Nonlinear Tracking of Target Submarine Using Extended Kalman Filter (EKF)

This paper presents the effective method for submarine tracking using EKF. EKF is a Bayesian recursive filter based on the linearization of nonlinearities in the state and the measurement system. Here the sonar system is used to determine the position and velocity of the target submarine which is moving with respect to non moving submarine, and sonar is the most effective methods in finding the completely immersed submarine in deep waters. When the target submarines position and velocity is located from the reflected sonar, an extended Kalman filter is used as smoothening filters that describes the position and velocity of the ship with the noisy measurements given by sonar that is reflected back.

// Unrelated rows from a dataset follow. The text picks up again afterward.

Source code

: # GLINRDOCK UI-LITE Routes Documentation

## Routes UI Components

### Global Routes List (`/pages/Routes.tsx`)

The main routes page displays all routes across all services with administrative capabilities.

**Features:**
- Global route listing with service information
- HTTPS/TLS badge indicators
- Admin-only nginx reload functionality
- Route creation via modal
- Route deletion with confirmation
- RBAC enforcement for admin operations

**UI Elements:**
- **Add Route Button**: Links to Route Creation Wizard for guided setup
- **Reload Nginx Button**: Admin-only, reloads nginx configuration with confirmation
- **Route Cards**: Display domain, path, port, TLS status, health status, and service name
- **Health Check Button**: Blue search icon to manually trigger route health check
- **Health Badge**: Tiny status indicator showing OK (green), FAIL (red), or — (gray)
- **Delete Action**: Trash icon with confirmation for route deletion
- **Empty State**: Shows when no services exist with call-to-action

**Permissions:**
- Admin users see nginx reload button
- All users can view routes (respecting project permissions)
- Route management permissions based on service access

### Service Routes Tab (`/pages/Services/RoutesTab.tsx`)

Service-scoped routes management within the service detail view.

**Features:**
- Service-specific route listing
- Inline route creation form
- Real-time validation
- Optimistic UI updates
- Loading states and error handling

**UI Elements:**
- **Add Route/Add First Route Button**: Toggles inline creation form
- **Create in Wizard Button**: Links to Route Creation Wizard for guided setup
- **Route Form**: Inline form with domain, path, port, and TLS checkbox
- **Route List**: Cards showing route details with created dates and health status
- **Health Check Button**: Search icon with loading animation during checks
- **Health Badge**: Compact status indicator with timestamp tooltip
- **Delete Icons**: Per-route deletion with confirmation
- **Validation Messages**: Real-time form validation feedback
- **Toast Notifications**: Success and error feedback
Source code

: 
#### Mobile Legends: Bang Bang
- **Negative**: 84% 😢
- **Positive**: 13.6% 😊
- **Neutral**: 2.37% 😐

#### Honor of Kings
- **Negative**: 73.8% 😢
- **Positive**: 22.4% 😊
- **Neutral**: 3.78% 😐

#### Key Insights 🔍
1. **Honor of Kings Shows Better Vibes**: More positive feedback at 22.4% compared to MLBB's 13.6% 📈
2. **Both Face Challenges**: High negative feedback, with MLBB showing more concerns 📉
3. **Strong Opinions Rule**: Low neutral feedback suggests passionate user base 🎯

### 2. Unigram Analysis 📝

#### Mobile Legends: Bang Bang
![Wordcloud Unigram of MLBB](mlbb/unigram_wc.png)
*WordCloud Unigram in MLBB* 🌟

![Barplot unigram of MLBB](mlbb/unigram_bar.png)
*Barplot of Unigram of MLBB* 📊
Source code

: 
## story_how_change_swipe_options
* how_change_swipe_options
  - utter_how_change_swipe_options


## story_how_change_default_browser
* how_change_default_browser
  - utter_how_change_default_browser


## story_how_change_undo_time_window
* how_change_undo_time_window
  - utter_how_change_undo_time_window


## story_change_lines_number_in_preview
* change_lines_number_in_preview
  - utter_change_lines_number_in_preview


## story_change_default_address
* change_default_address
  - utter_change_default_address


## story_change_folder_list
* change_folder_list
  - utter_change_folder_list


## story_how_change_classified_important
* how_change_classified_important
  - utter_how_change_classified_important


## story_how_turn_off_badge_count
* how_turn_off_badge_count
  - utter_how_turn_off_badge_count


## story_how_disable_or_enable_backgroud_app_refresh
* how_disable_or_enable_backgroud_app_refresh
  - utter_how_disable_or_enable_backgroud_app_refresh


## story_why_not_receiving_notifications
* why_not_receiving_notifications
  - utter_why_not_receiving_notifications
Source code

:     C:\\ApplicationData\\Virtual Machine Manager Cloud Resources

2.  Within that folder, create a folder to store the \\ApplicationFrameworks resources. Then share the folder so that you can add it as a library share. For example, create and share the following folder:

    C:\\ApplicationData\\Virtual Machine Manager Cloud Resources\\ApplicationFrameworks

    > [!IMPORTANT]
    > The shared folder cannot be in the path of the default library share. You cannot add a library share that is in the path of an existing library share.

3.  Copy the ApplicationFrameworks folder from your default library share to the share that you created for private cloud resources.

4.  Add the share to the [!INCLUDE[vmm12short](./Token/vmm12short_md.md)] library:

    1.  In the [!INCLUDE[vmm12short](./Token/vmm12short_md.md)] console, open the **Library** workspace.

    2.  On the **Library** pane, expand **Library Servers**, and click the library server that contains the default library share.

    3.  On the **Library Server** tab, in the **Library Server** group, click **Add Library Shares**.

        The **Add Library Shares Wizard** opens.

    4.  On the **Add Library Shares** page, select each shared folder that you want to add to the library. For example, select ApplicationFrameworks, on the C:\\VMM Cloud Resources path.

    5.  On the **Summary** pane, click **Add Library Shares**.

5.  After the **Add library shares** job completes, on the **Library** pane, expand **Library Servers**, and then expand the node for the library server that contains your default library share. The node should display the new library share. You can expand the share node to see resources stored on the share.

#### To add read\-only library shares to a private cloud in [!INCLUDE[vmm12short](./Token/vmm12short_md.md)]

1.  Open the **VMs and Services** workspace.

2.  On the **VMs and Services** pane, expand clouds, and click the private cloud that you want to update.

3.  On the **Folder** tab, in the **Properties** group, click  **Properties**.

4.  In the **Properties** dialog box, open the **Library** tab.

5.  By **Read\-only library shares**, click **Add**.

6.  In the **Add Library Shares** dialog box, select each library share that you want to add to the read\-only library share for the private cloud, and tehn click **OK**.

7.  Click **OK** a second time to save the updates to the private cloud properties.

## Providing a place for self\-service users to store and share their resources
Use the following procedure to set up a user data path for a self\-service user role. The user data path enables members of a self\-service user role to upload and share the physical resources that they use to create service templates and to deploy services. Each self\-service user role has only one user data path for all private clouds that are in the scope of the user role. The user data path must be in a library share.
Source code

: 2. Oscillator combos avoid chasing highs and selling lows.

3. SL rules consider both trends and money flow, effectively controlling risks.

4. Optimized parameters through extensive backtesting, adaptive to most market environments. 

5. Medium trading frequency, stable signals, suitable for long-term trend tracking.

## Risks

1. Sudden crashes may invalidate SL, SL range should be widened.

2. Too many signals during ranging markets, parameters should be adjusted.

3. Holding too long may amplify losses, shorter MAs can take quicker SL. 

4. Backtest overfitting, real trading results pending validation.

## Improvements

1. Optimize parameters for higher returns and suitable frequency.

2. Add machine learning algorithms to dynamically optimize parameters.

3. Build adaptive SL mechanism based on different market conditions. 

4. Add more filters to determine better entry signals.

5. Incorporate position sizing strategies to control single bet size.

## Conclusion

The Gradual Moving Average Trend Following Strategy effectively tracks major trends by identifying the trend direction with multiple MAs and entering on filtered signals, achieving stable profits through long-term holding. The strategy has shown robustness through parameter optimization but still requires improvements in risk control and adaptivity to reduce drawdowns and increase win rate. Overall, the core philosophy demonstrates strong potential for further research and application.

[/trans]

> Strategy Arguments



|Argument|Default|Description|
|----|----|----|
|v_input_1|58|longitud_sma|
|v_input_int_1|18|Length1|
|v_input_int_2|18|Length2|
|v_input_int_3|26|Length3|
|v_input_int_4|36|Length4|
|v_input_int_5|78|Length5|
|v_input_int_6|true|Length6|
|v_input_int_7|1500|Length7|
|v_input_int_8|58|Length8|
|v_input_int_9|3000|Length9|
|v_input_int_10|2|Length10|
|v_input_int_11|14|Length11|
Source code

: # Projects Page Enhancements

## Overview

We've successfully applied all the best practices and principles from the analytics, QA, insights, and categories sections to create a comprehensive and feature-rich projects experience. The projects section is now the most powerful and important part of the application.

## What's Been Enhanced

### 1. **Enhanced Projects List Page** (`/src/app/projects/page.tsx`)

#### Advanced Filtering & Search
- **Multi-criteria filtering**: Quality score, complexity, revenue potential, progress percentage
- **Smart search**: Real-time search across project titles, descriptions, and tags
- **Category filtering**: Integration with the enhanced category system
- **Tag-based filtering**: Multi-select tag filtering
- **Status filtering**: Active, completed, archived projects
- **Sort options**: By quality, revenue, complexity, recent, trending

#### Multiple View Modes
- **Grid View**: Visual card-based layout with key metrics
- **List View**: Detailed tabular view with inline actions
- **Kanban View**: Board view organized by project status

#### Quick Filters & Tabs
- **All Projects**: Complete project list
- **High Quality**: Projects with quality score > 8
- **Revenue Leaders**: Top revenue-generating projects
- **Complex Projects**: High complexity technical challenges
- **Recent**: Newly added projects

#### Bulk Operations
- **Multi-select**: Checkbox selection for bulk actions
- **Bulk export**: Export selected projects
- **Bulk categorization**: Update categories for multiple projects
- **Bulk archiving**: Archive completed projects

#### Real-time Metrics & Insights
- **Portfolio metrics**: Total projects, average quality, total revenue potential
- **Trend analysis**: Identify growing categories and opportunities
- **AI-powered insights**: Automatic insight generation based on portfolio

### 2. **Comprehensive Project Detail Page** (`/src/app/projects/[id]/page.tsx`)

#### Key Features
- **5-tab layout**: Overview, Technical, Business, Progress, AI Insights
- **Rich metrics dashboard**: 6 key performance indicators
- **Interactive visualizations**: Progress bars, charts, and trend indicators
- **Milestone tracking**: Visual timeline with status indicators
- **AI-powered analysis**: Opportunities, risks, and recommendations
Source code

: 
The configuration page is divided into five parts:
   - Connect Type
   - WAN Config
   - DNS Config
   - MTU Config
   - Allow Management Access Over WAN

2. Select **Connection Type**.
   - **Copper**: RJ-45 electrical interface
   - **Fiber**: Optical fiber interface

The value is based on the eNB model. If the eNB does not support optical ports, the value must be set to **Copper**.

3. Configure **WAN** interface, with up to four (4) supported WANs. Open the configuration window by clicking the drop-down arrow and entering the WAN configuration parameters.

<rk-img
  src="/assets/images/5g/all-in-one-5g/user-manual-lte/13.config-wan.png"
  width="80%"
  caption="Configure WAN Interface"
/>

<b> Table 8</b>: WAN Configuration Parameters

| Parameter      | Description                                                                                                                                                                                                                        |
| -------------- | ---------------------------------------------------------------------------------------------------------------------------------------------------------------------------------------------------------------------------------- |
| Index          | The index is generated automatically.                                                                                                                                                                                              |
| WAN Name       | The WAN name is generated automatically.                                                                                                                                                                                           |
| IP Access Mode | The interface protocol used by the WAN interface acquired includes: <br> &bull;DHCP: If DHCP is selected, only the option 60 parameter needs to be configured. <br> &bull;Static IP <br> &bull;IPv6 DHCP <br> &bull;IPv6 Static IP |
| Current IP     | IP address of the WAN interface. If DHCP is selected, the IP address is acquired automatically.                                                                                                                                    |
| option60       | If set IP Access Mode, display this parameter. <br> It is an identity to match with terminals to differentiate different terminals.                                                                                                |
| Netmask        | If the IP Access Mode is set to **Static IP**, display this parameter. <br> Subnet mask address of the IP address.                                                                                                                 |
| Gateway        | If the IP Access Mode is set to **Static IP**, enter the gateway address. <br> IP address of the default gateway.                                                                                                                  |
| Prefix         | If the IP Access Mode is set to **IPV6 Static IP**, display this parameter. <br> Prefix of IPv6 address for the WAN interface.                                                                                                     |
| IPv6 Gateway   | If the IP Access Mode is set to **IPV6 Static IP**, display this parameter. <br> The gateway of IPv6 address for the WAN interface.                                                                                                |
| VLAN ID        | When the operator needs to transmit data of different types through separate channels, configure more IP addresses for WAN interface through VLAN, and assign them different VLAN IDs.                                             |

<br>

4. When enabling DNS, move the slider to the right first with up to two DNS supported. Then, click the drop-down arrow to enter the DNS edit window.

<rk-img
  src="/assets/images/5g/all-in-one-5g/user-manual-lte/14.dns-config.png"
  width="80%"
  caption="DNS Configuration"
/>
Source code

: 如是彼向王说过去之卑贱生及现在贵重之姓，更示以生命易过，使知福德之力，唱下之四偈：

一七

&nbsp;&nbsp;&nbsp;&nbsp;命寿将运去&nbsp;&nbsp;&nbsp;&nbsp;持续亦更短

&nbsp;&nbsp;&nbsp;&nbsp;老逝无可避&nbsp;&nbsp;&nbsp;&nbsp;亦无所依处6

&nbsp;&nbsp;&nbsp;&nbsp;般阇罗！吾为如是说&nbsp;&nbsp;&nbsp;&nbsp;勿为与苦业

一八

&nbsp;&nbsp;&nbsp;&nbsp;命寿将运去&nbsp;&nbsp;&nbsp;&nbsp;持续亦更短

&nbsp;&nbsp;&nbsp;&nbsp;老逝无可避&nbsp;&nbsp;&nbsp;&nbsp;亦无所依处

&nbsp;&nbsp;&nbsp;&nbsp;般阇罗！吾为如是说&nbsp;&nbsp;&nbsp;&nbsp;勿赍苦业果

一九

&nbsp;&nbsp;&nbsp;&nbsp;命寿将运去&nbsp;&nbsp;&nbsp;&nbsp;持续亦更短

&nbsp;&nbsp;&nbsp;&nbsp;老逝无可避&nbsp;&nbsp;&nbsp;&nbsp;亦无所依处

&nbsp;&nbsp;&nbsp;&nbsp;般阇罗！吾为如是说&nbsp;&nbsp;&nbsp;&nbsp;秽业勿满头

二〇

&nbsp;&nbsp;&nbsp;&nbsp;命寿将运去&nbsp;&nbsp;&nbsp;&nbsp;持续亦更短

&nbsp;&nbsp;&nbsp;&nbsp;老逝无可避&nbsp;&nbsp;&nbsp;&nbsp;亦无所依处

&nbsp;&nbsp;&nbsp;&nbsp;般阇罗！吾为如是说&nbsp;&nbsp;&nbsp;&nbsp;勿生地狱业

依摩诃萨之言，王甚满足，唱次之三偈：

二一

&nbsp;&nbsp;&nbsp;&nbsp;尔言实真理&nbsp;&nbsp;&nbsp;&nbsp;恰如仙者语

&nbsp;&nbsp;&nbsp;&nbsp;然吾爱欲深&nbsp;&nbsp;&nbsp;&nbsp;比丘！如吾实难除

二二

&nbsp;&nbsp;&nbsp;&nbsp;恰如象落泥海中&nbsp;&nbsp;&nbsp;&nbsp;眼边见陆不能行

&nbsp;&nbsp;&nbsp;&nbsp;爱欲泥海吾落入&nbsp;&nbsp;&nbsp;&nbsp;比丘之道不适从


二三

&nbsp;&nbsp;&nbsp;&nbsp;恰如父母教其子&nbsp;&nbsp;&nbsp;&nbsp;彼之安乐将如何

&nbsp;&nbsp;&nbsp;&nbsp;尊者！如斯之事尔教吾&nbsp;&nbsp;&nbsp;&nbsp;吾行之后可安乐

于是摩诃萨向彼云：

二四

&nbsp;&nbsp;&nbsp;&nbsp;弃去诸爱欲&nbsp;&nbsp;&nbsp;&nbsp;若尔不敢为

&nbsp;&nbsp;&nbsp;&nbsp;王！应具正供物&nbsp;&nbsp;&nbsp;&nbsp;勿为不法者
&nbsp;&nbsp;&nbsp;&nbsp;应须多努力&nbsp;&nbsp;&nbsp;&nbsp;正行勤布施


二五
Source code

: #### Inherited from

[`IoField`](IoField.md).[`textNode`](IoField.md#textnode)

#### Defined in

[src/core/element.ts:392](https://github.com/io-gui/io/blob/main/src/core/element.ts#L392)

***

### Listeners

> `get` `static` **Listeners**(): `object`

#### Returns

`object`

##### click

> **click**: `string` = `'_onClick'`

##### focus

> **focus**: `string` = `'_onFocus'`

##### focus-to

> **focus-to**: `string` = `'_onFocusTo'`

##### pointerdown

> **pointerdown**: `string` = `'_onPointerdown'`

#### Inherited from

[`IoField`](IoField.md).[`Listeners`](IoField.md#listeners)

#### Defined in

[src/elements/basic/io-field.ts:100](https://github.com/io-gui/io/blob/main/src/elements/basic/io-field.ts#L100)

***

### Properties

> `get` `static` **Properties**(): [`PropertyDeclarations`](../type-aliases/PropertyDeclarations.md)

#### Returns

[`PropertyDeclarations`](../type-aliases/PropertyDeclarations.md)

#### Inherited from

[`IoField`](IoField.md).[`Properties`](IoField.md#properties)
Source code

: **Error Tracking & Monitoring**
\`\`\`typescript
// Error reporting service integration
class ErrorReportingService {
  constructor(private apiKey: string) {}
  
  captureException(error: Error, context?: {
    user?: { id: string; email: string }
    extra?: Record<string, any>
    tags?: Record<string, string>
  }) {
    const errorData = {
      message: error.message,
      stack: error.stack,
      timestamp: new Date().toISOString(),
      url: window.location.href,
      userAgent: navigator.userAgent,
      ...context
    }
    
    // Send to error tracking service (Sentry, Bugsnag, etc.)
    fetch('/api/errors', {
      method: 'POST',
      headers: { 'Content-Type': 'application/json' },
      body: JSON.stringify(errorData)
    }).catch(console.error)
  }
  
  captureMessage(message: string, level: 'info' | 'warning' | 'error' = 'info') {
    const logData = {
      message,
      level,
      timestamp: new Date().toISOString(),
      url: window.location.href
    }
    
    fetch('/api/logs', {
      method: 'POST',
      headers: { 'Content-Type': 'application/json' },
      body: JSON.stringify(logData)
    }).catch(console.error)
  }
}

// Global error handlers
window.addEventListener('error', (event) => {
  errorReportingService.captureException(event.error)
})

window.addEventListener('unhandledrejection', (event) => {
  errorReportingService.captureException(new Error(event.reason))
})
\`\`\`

By using the algorithm of extended Kalman filter we derived to estimate the position and velocity. Here the target motion is defined in Cartesian coordinates, while the measurements are specified in spherical coordinates with respect to sonar location. When the target submarine is located, the alert signal is sent to the own ship. This can be excessively used in military applications for tracking the state of the target submarine. Prediction of the state of the submarine is possible, with Gaussian noise to the input data. The simulation results show that proposed method is able to track the state estimate of the target, this was validated by plotting SNR vs MSE of state estimates. Here in this algorithm regressive iteration method is used to converge to the actual values from the data received.